Take a story's temperature by studying its tone. Is it hopeful? Cynical? Snarky? Playful?
Macabre Humor
We don't know about you, but when we first found out we were going to read and then watch Shakespeare's "bloodiest tragedy," we didn't exactly think there'd be a lot of laughs. But the thing about Titus Andronicus is that, amidst the horrific, nonstop violence, Shakespeare reveals a dark sense of humor.
Don't get us wrong, nobody is laughing when Lavinia is raped and mutilated (except for the demented Demetrius and Chiron). But later in the play, Shakespeare gets, well, silly. The clearest example of this is when Titus appears on stage "dressed like a cook" (Stage Direction, Act 5, Scene 3) and serves up Demetrius and Chiron as the main course of a banquet.
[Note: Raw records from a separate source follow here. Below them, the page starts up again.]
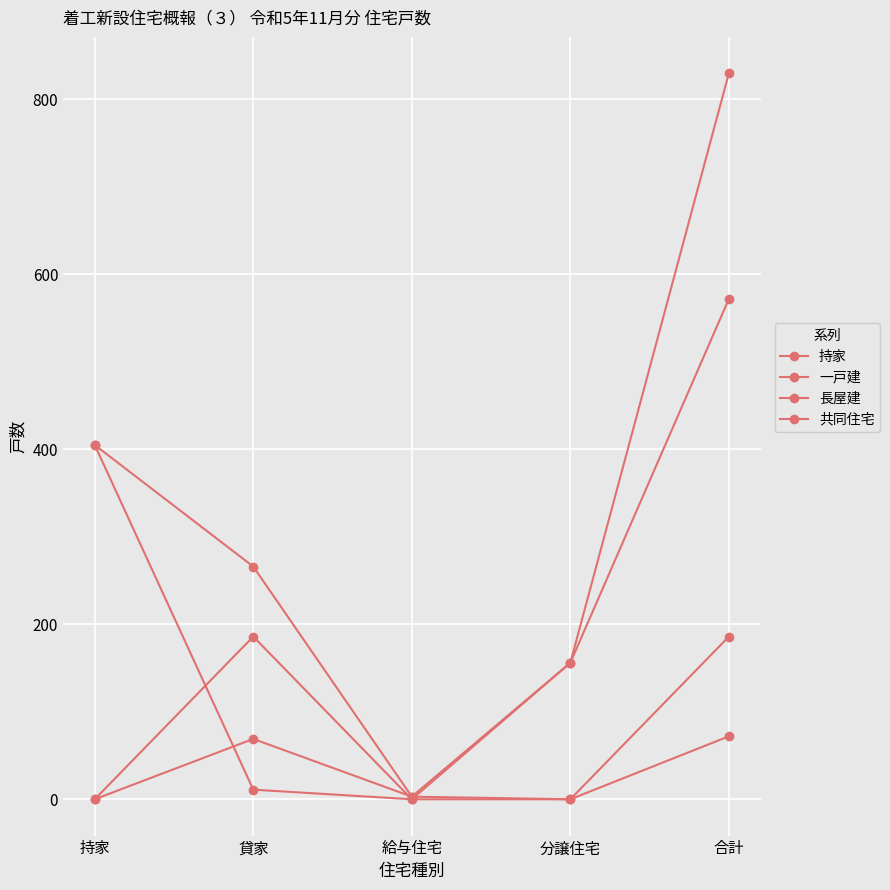

How many lines are shown in the chart?

4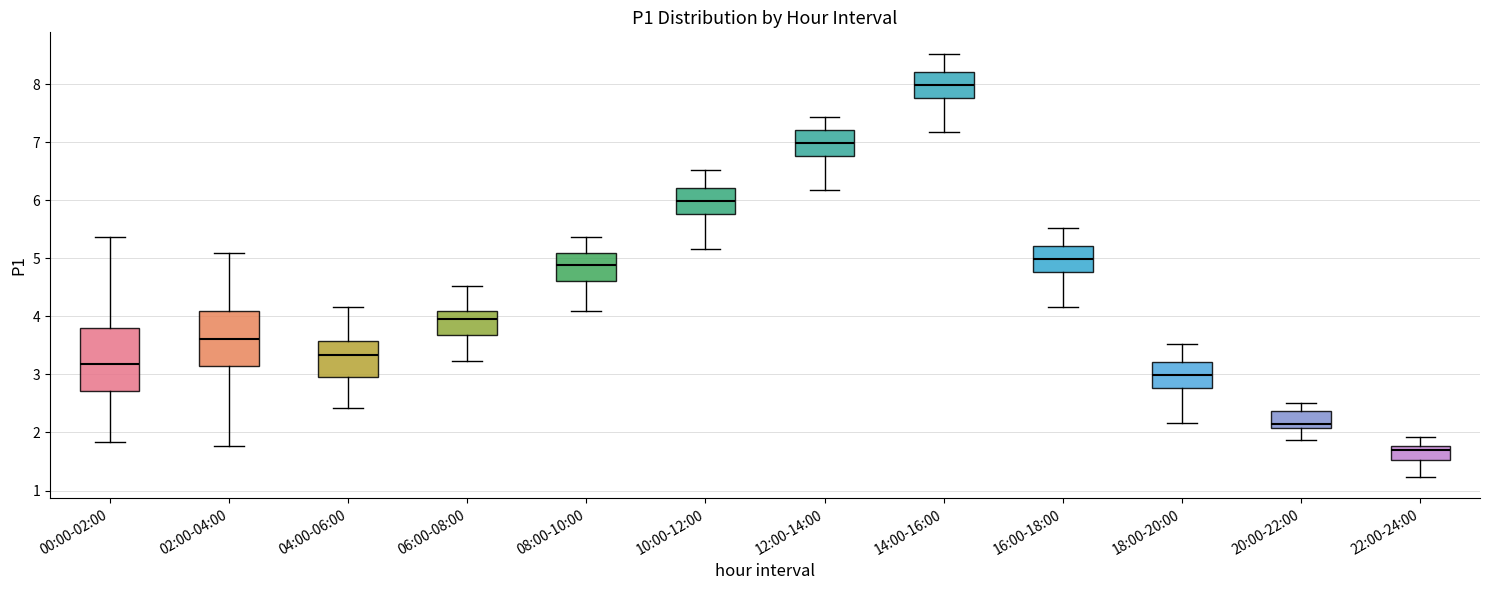

Where does the median line of the box for 12:00-14:00 sit on the y-axis? The values are not printed on the chart, so give them approximately, as read against the axis.

7.0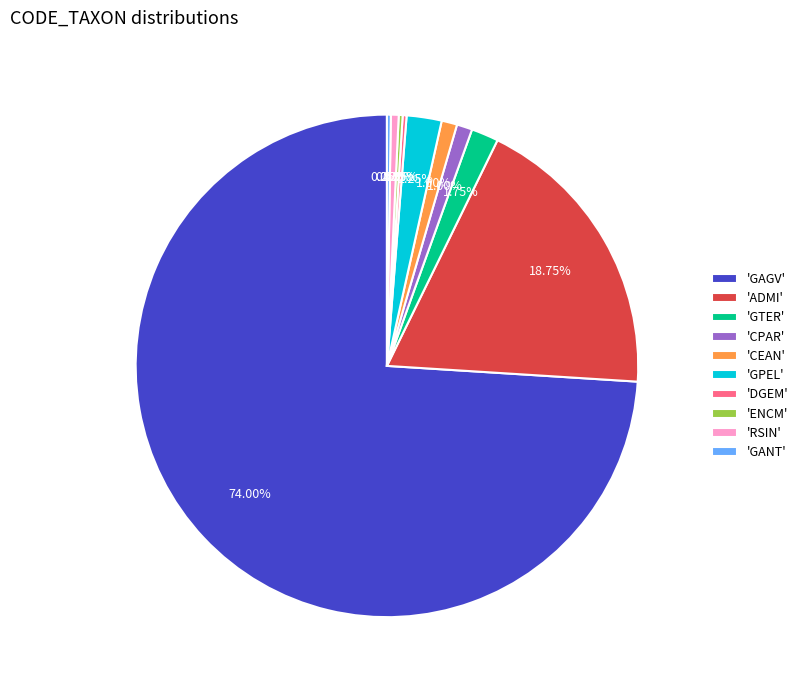

Is there a majority slice in this chart?

Yes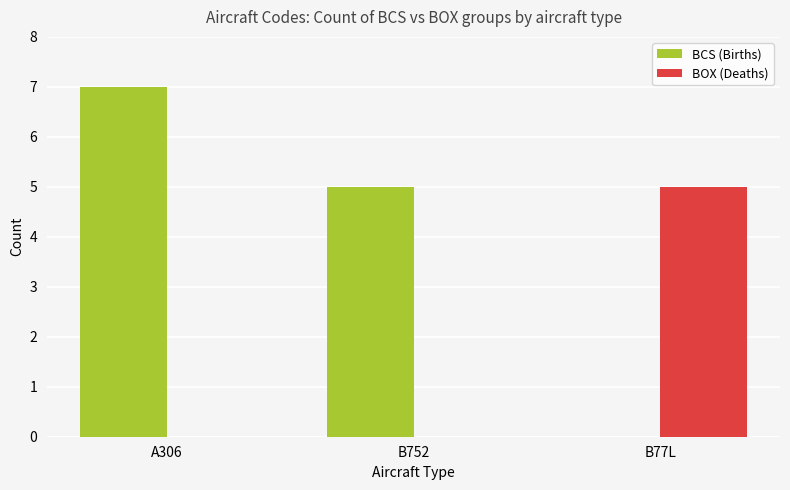

At which label is BCS (Births) closest to 3?

B752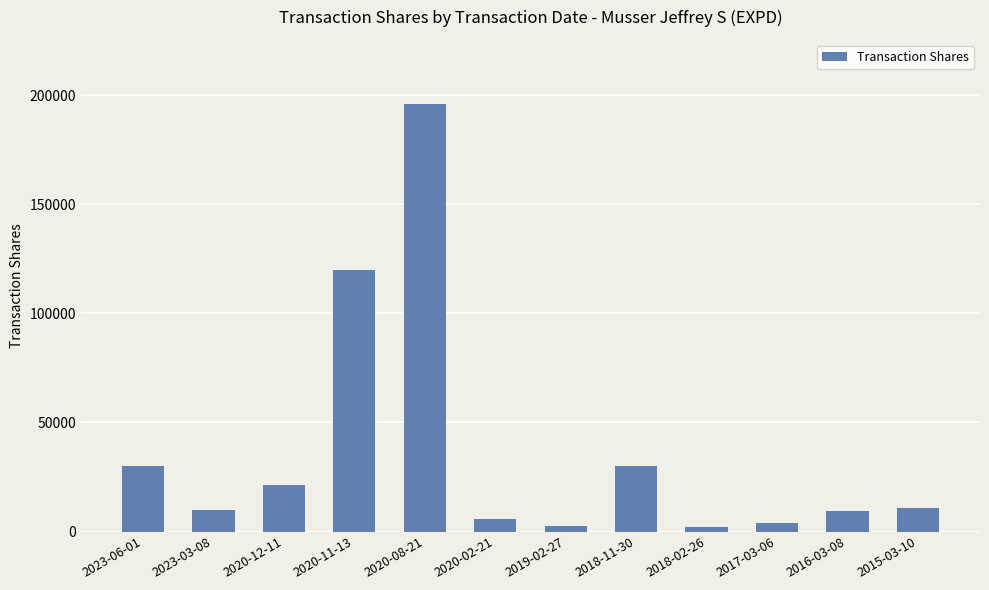

What position from the right is 2023-03-08?

11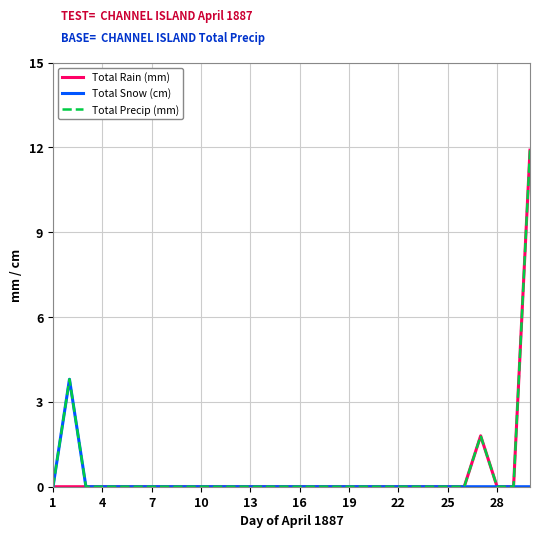

What is the average value of the Total Snow (cm) series?

0.1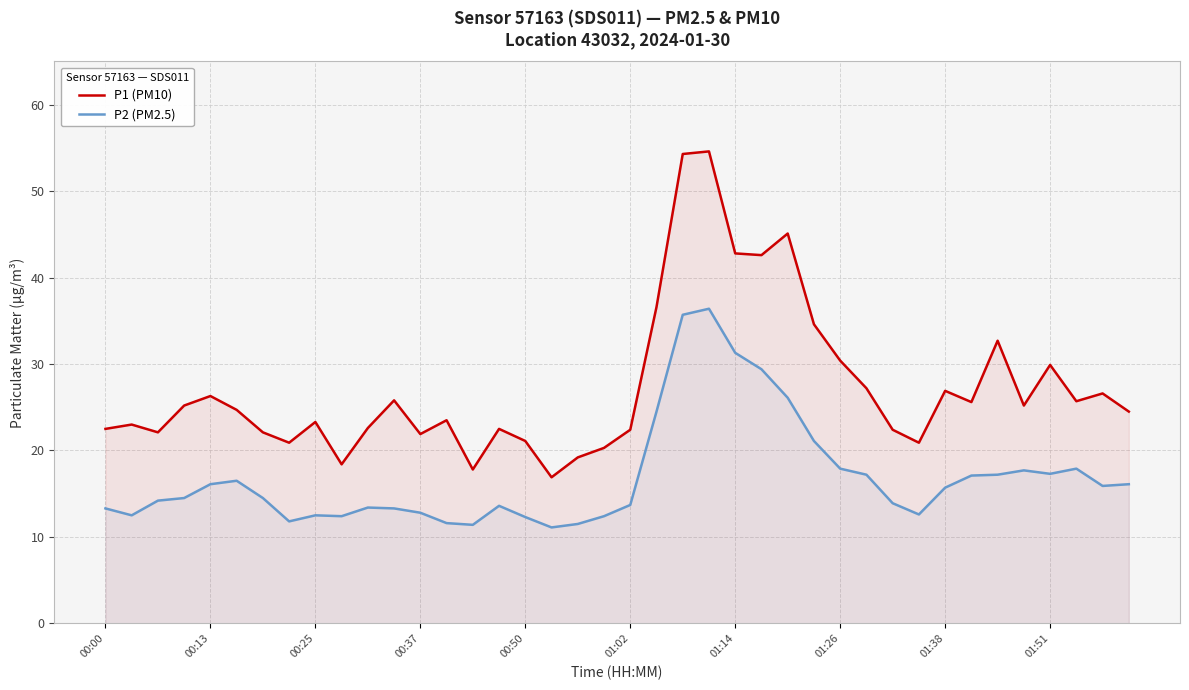

Which series has the largest total across all categories?

P1 (PM10)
And Shakespeare doesn't stop there. After Tamora feasts on her own sons and then asks where Demetrius and Chiron could be, Titus gleefully announces, "Why, there they are, both baked in / this pie" (5.3.9).
This is gruesome and, yes, distasteful, but it's also kind of funny, because Shakespeare makes light of the way these two rapists/murderers get their just desserts. For modern audiences, the play's macabre sense of humor often seems familiar, and that's because the sick jokes in Titus Andronicus are forerunners to the kind of dark humor we see in modern-day horror flicks like Zombieland, Jennifer’s Body, and the Scream movies.